[Recorded data]
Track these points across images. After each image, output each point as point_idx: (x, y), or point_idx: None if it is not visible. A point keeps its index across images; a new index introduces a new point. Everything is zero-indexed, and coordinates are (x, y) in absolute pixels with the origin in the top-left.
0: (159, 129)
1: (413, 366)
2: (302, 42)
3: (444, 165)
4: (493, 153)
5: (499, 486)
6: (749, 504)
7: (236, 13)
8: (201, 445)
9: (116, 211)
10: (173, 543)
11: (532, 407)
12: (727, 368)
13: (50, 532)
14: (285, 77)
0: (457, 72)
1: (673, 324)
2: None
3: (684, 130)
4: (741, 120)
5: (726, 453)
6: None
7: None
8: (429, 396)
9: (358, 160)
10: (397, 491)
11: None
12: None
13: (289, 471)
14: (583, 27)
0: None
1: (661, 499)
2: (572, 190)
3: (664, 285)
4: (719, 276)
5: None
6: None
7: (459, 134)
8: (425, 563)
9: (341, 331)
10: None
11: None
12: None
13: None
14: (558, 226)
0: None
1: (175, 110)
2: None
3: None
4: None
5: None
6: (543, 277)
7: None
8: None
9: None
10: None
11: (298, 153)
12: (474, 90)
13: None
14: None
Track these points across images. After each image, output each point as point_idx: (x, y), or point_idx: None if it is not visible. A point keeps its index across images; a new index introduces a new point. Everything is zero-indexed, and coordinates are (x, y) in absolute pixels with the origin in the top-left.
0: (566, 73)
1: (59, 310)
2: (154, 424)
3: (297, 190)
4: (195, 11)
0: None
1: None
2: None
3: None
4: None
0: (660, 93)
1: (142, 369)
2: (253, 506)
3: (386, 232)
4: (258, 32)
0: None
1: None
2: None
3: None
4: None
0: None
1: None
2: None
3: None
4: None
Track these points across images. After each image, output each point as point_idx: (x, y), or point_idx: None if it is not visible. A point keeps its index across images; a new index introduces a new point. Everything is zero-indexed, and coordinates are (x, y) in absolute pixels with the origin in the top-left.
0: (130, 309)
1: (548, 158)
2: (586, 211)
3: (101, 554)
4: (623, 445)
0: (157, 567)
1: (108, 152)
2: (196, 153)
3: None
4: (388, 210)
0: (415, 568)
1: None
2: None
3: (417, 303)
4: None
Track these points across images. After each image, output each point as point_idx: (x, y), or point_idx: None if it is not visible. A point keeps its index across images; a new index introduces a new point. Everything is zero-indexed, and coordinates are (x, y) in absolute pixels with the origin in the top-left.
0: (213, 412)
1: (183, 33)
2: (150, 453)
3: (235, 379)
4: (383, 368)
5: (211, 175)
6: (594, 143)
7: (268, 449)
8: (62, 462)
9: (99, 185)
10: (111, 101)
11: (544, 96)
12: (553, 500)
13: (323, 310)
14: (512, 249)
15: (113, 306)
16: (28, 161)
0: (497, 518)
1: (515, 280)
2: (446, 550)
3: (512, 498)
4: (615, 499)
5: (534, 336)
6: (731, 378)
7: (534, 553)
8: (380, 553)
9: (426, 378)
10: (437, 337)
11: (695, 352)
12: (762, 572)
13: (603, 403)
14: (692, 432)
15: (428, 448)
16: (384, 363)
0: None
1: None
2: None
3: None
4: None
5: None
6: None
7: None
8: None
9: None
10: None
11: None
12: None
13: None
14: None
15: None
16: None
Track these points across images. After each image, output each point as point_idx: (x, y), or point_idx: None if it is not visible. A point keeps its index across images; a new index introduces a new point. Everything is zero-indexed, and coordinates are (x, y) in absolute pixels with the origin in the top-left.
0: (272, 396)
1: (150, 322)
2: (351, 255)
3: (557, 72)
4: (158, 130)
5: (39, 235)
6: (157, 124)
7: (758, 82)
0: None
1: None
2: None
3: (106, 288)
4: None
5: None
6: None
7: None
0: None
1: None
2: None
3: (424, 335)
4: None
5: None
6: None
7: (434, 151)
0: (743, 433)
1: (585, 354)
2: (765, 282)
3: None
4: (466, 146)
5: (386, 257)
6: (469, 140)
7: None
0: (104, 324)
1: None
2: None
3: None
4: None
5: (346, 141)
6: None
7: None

Aim of the task: Convert the stretch from the start of the records through the line containing "7: (236, 13)" into a Markdown table with the columns Row and Line. Number each line and leave out any blank lines.

Exercise response:
| Row | Line |
|---|---|
| 1 | Track these points across images. After each image, output each point as point_idx: (x, y), or point_idx: None if it is not visible. A point keeps its index across images; a new index introduces a new point. Everything is zero-indexed, and coordinates are (x, y) in absolute pixels with the origin in the top-left. |
| 2 | 0: (159, 129) |
| 3 | 1: (413, 366) |
| 4 | 2: (302, 42) |
| 5 | 3: (444, 165) |
| 6 | 4: (493, 153) |
| 7 | 5: (499, 486) |
| 8 | 6: (749, 504) |
| 9 | 7: (236, 13) |